→ **STUDY QUESTIONS**:
1. In the blog post, what worldwide box office total does it give for Cars at the time of writing?
2. Reproduce the part of the blog post that opens with the words containing "This movie (Cars)" and closes with "results for Cars.".

═══ EXTRACT TO READ ═══

Friday, July 21, 2006

I was 51% Wrong about Steve Jobs ... but that leaves 49% Right!



In March of 2006, I published the story 5 Things Steve Jobs Has Misled Us About In The Last 30 Years. In this piece I discussed how Steve Jobs was strategically selling Pixar to Disney at an interesting time in Pixar's history ... a time when two of it's least successful films were coming to theaters; Cars & Ratatouille.

From the article:

The Disney buyout of Pixar ...

Personally, I think this merger comes at a different time than say Pre-Incredibles.

I think the merger is dishonest because this will be Pixar's least successful film to date.

This movie (Cars) is geared towards boys - girls have no interest in cars ... I feel it's why A Bug's Life didn't do great ($160 million) vs Finding Nemo ($340 million) (US Domestic)

A Bug's Life

Domestic: $162,798,565
+ Foreign: $200,600,000
= Worldwide: $363,398,565
+ $26 million for 7.4% ticket inflation according to BOXOFFICEMOJO.COM inflation formula

Adjusted total: $389,400,000

While I'm sure it will be a great film --- outdoing anything Dreamworks could possibly think up ... I just think this deal is being made at a time when Pixar stock could take a huge hit because of lackluster box office results for Cars.


I was blasted in the comments for making this statement. I told friends that I doubted that Cars would make more than $200 Million at the US box office. I was obviously wrong, but not completely ;-)

I predicted that it would do less business than The Incredibles ... Pixar's previous theater release.

Domestic: $194,725,110
+ Foreign: $448,116,087
= Worldwide total: $642,841,197


What movie do you think the above totals are from? A Pixar movie? Nope ... Ice Age 2 ... a 2006 release. Interesting ... Cars is an American thing ... a lot of people don't have cars nor are cars as important to foreigners as to Americans. And as I said before ... cars are more of a male thing.

Animals are universally appealing. Toys are universally appealing. Monsters are universally "appealing".

One reason the computer animated movie Robots didn't do as well (and was a really good movie made by same people as Ice Age) is because not many people can identify with robots ... same as Cars ...

It's not going to be possible for Cars to do this box office (below) from The Incredibles (Pixar's last feature)

Domestic: $261,441,092
+ Foreign: $369,995,000
= Worldwide: $631,436,092


Here's Cars current totals:

Domestic: $223,359,127
+ Foreign: $81,450,000
= Worldwide: $304,809,127


Even if each total DOUBLES ... Cars will be the least successful Pixar film to date for total worldwide box office take.

Here is a review of Cars I did at release:

Cars: Pixar's 1st Clunker?


On a different note:



Were the new MacBooks designed because of my article? I doubt my article had any influence on Apple design ... but I am certain higher ups read it. That article was nothing short of my "15 words of fame" for this site ... receiving nearly 4.6 million hits.

═══ DATASET EXTRACT ═══

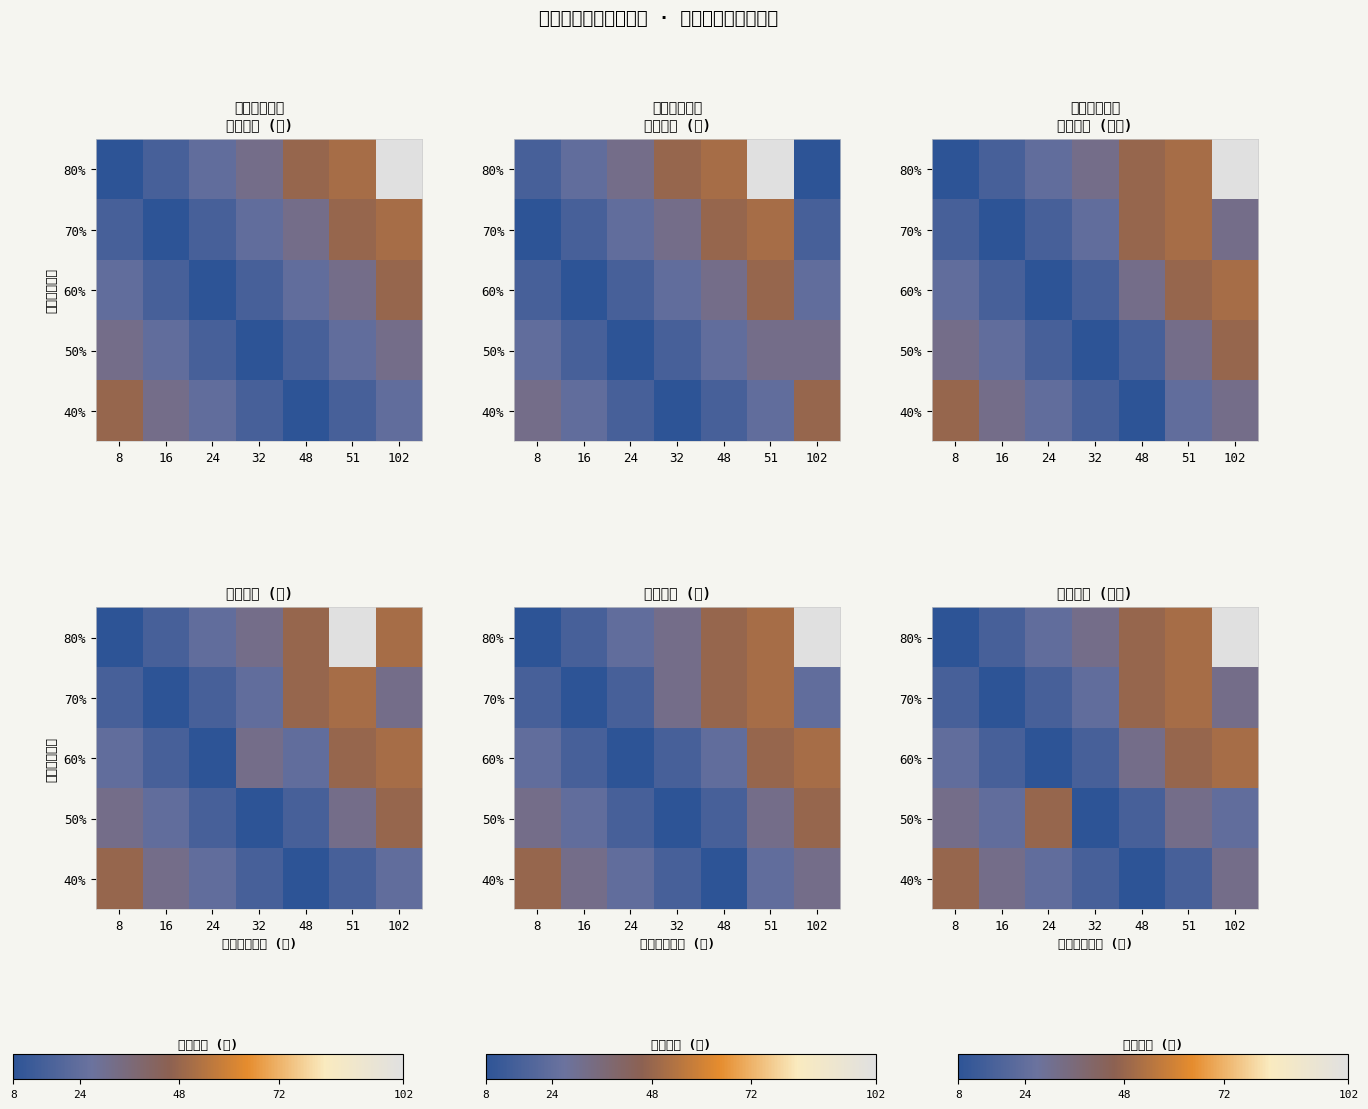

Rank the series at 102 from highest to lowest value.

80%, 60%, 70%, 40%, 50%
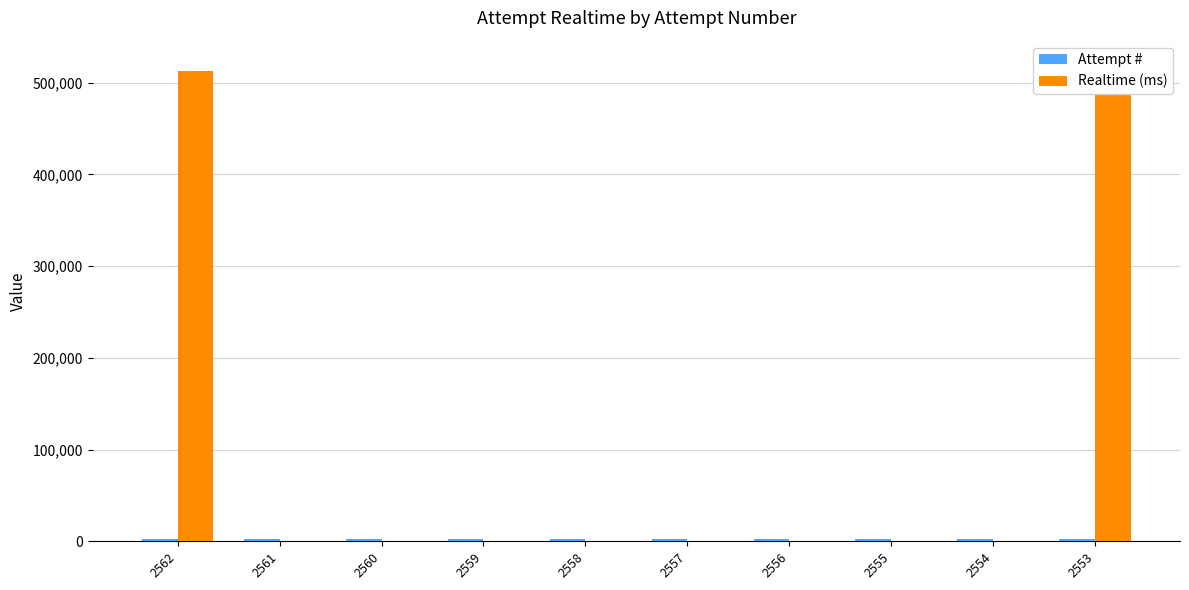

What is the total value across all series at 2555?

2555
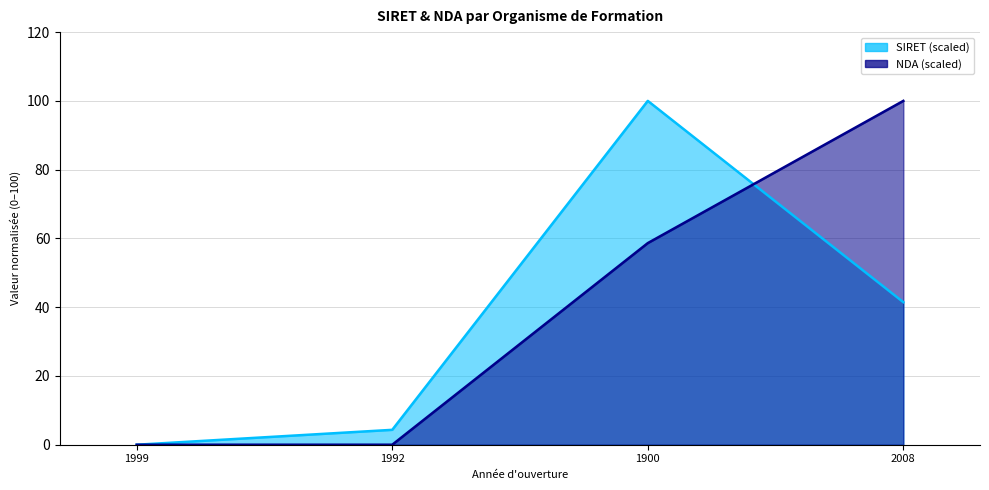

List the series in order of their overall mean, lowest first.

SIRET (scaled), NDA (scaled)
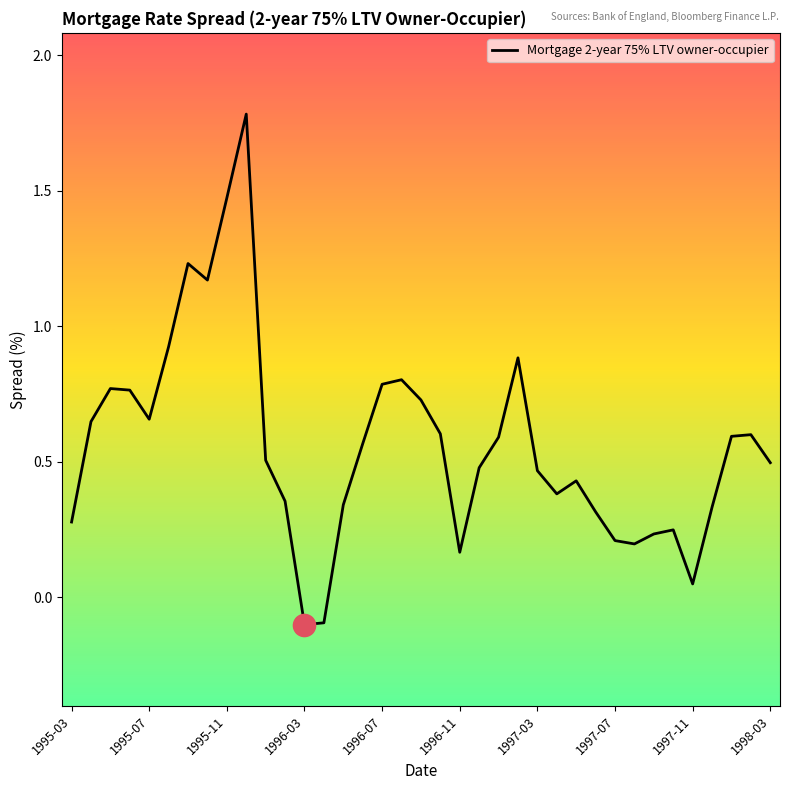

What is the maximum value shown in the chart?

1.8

═══
═══ DATASET EXTRACT ═══

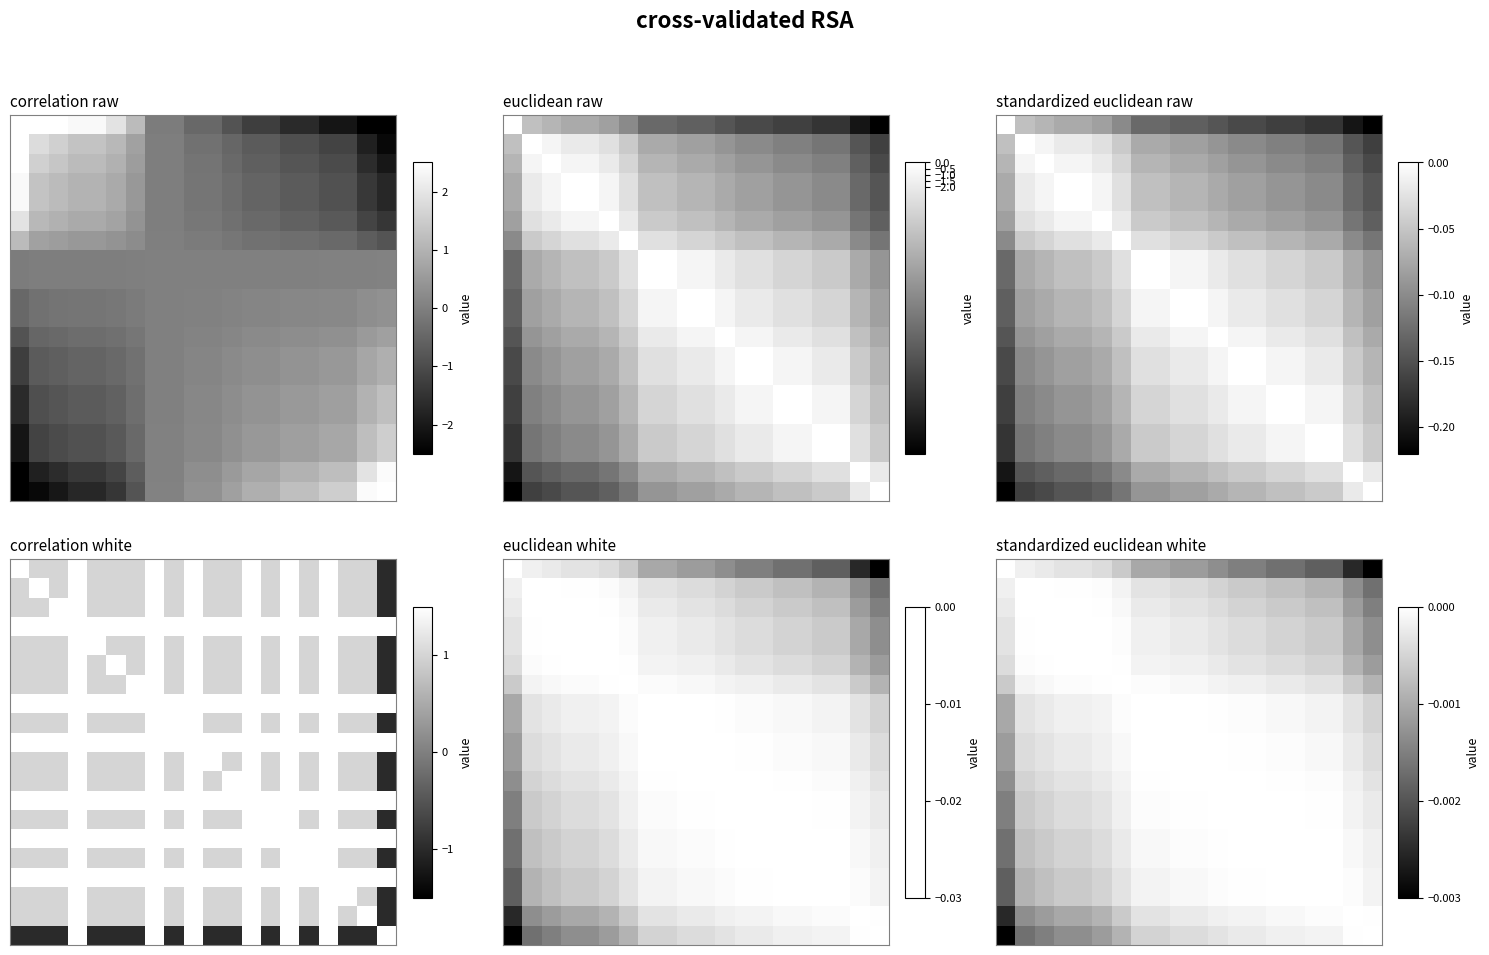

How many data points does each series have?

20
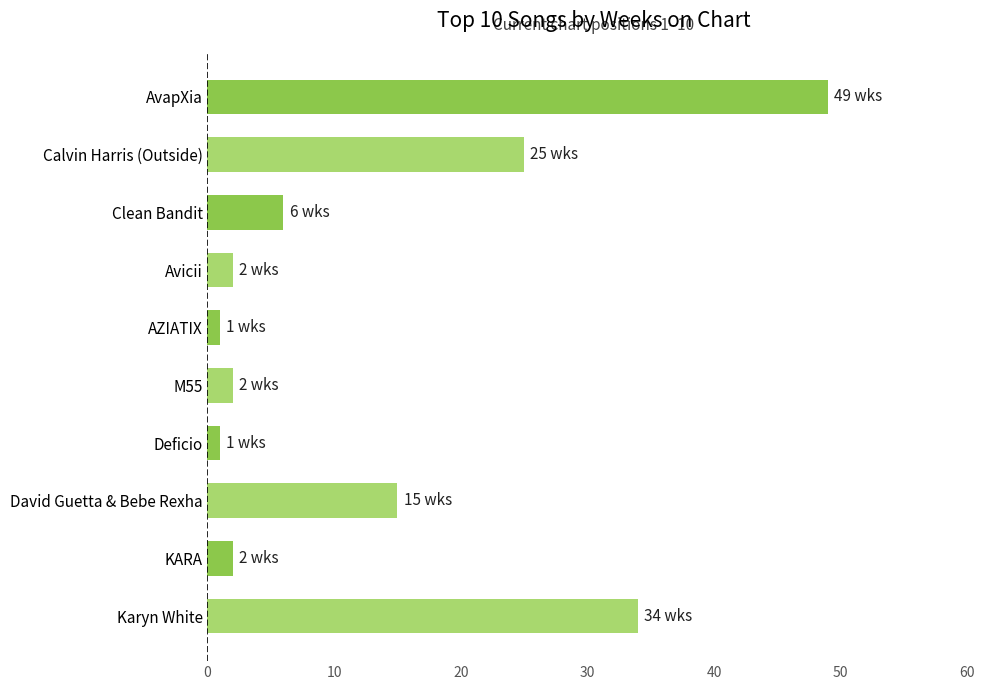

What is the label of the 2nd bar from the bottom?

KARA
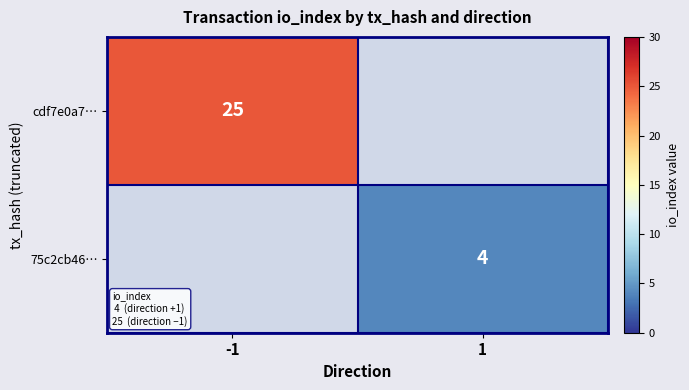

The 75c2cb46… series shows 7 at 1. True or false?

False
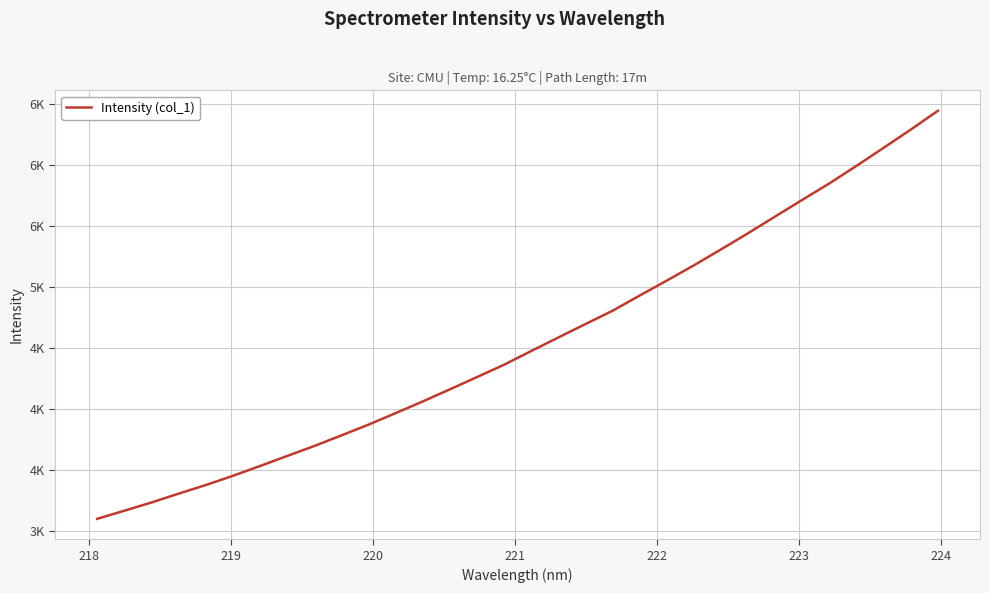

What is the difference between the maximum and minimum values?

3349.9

═══
═══ DATASET EXTRACT ═══

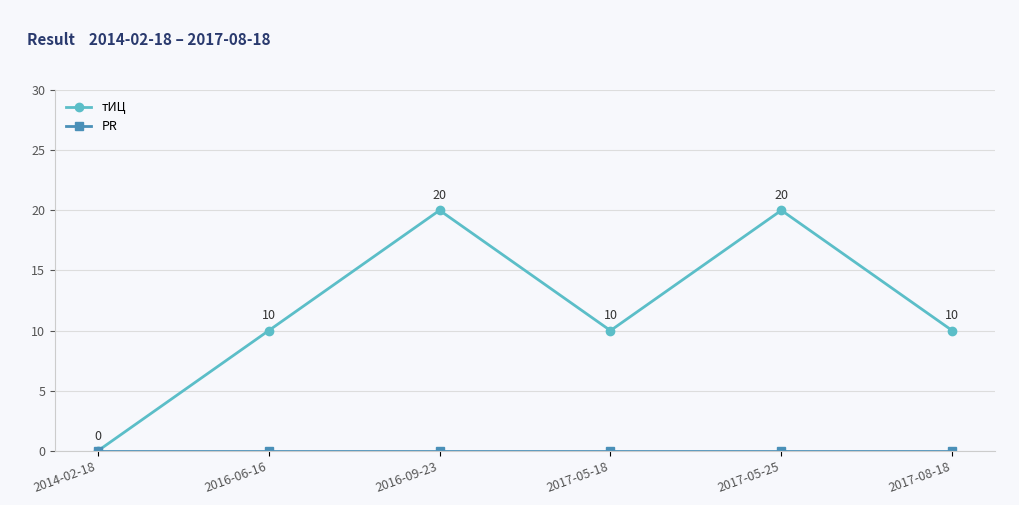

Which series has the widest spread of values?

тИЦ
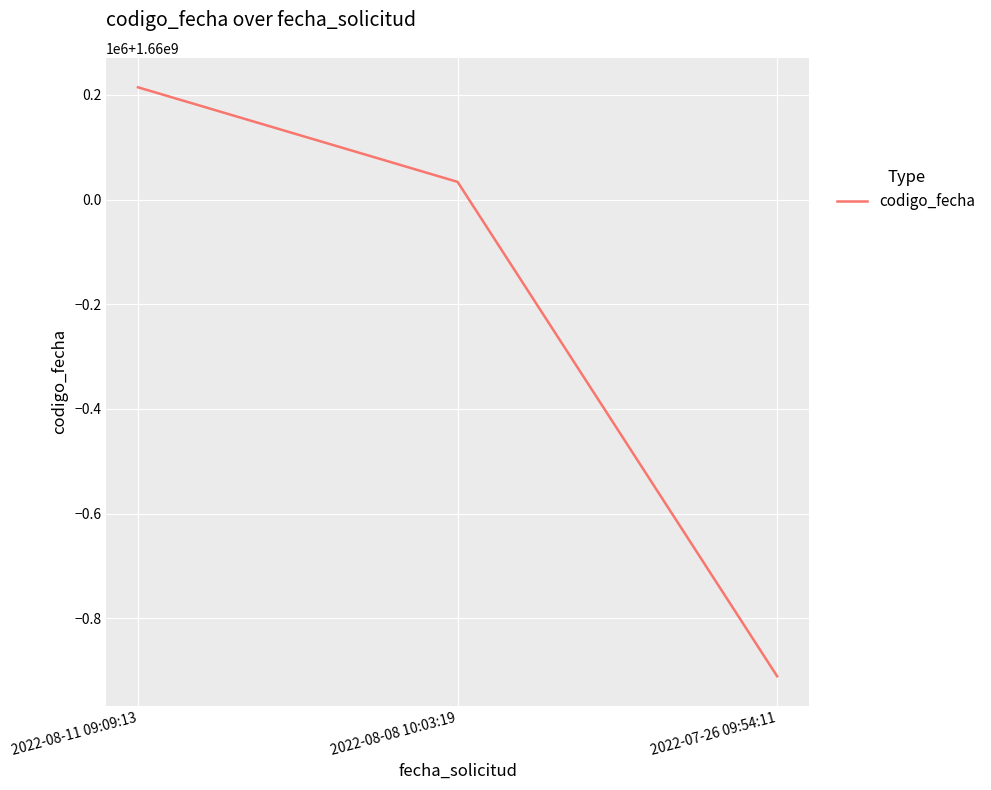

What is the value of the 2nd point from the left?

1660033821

═══

→ **ANSWERS BY ITEM**:
1. $304,809,127

2.
This movie (Cars) is geared towards boys - girls have no interest in cars ... I feel it's why A Bug's Life didn't do great ($160 million) vs Finding Nemo ($340 million) (US Domestic)

A Bug's Life

Domestic: $162,798,565
+ Foreign: $200,600,000
= Worldwide: $363,398,565
+ $26 million for 7.4% ticket inflation according to BOXOFFICEMOJO.COM inflation formula

Adjusted total: $389,400,000

While I'm sure it will be a great film --- outdoing anything Dreamworks could possibly think up ... I just think this deal is being made at a time when Pixar stock could take a huge hit because of lackluster box office results for Cars.